Ecommerce: When The Lights Go Out

There is a story that Zambians like to tell.

Some time in the late 80s Zambia's Secretary General, Mr Grey Zulu, was paying the Queen of England a routine ceremonial visit. During dinner, the lights suddenly went out. Mr. Zulu, who was no stranger to darkness emitted a boisterous cry, "Also, here, you have ZESCO!"

ZESCO is the Zambia Electricity Supply Corporation

Amusing as it may be, the joke cuts to the heart of serious matter. All over the continent countries are struggling with unstable power supply. In the last week, South Africa has had to close down many of its major mining operations due to load-shedding. In this climate, leveraging digital technology is a very real challenge. Can we innovate around this or are we content to staying in the dark?

image by Repoort

South Africa is where web entrepreneurship has shown the most promise on the continent. They have a World Wide Web Consortium (W3C) office and have given us Ubuntu Linux and even Verisign. We have Mark Shuttleworth to thank for the last two, but the fact is that South Africa's stable power supply made it possible to create and deliver web applications that thrived during the dotcom boom. Now though, even South Africa is showing signs of succumbing to the same malaise that is stunting economic growth across the rest of Africa. Can we expect world-class innovation and service in this climate, or does the unstable supply of electricity mean that intermittent service is acceptable? The way we answer this question will have a long-term effect on how our digital services fare on the world stage.
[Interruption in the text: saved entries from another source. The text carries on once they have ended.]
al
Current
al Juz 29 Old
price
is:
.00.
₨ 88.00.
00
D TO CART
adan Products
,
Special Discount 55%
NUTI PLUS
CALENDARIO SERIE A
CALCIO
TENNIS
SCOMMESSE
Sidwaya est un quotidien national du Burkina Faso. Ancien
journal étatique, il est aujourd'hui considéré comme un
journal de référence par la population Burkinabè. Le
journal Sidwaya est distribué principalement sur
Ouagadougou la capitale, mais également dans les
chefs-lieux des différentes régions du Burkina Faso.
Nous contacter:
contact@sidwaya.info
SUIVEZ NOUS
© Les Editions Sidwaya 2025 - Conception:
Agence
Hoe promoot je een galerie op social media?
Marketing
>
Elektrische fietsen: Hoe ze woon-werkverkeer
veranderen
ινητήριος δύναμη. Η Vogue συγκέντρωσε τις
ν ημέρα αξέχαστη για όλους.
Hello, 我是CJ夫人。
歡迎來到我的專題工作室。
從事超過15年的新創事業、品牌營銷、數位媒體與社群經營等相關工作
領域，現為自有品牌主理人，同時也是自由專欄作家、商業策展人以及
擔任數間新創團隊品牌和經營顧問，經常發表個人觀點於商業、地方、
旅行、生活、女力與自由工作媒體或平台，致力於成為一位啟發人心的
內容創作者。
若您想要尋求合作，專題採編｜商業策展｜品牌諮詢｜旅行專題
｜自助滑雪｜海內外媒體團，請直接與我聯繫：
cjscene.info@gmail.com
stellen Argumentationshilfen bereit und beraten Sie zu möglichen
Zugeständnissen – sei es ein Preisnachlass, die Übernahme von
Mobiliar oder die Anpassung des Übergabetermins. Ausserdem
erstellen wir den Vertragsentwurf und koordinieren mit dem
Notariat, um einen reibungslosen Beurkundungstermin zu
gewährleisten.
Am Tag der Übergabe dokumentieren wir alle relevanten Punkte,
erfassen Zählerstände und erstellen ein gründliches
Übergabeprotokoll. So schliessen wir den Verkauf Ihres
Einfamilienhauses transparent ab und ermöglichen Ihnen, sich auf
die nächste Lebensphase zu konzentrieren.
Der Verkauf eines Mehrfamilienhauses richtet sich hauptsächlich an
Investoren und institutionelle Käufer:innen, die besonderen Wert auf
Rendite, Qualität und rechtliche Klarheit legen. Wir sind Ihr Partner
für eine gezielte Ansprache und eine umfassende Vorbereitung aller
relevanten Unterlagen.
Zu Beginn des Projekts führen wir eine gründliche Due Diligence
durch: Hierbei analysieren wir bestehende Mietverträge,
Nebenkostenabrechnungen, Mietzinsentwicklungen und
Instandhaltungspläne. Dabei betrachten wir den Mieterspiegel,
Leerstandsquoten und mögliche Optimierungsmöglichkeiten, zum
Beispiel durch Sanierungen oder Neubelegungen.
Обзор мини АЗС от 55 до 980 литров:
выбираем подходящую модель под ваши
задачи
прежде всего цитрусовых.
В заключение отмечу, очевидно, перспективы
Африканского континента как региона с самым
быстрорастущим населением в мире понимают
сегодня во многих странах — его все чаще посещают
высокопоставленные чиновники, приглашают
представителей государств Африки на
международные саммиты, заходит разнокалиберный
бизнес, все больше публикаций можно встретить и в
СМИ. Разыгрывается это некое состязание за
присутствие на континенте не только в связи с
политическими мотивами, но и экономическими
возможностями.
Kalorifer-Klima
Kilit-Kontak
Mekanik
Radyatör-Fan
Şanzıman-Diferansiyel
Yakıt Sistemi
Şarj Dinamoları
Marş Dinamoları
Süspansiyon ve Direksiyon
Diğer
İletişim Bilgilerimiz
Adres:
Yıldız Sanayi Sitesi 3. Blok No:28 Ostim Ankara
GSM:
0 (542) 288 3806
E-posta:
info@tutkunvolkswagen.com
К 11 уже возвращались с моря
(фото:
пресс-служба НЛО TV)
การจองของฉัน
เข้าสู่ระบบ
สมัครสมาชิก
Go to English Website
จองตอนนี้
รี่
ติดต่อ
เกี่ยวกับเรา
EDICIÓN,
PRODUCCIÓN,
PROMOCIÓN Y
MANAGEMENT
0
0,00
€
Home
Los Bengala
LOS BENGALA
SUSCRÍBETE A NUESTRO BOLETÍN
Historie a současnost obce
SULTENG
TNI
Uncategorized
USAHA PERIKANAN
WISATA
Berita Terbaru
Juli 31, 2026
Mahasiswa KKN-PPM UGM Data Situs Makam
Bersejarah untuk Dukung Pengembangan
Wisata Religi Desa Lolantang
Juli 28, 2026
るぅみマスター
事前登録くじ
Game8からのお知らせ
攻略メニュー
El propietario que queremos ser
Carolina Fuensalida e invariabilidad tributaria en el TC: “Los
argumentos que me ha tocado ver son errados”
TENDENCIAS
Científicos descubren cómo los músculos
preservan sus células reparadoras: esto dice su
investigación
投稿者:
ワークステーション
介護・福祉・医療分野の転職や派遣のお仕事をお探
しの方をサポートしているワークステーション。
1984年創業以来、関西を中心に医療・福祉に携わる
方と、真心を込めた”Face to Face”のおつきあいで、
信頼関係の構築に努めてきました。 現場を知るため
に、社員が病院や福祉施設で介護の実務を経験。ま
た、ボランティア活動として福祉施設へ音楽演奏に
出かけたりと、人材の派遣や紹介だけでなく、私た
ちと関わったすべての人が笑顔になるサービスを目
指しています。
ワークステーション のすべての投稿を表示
An Example From The Industry

On Friday, January 18th the 37signals servers went down. I use their project management solution to collaborate with clients and on that particular morning, I could not login to my projects or any other of their services meeting only blank pages. Checking the site twenty minutes later, I was presented with a status report on what had happened at their operations headquarters and what they were doing to rectify the situation.

This intrigued me, to say the least. Which African website informs or even apologises for unavailability of service? In this particular instance, 37signals was not at fault for the disruption but the management handled the situation by taking responsbility for what had happened. They even offered to accept client requests for compensation on a case-by-case basis.

I frequently get blank pages and errors when visiting news websites from my country (Zambia). No explanations. No apologies. The 37signals incident revealed to me that I have low expectations of what an African website can provide. No more!

Embracing Constraints

The fact that the power goes out every so often is a part of our reality. It is a constraint. If we learn to embrace that, we allow ourselves the opportunity to innovate and grow solutions that benefit us.

Intelligent Redirection

Communication played a key role in my account with 37signals. Even though the site was down, the team had a contingency plan that kept their clients informed. It is embarrassing that most of our newspaper sites communicate their status so poorly given that communication is their business. The idea behind intelligent redirection is that the user is, at the very least, directed to a status page. At best, the client could be directed to a fully functional alternate server outside of the power-outage zone.

Source Code Control

Source code control allows a team of contributors to share in the development process and gracefully recover from detrimental changes made to a project. The basic idea is intelligent backup and may have been a key influence behind Time Machine on the current version of Apple Mac OS X. Source code control adds communication and documentation to the backup process to keep people up to date of changes to their project. Examples of such systems are Perforce and Subversion.

During a power outage, provided that the source code repository server is still live, changes to the a project, say a website, can still be submitted by contributors who still have access to an internet connection. Contributors whose service has been disrupted can still work on a local copy of their assignments. The source code control system will allow them to conveniently apply their updates once service and connectivity is resumed.

Innovative Service Packages

In order to implement the above two ideas, our internet service providers need to look at the possibility of sharing their business across geographic boundaries. As an example, a Tanzanian site could re-direct to a Ugandan server during load shedding or a Zambian news publisher could host their source code in South Africa. In that way we are providing dependable services and making effective use of the connectivity that the Internet so effortlessly provides.

A Light In The Darkness

Africa will always be the dark continent if we let it stay that way. Now more than ever, we have a generation of technologically astute and design-savvy men and women with the skills to create a new E-economy on the continent. They can make a difference like none before us and we should not let energy shortages hold them back.

If we can finally learn to innovate around the very real constraints that we face, it may just be that the darkness may be the best thing that ever happened to us. It will have taught us how to solve our own problems.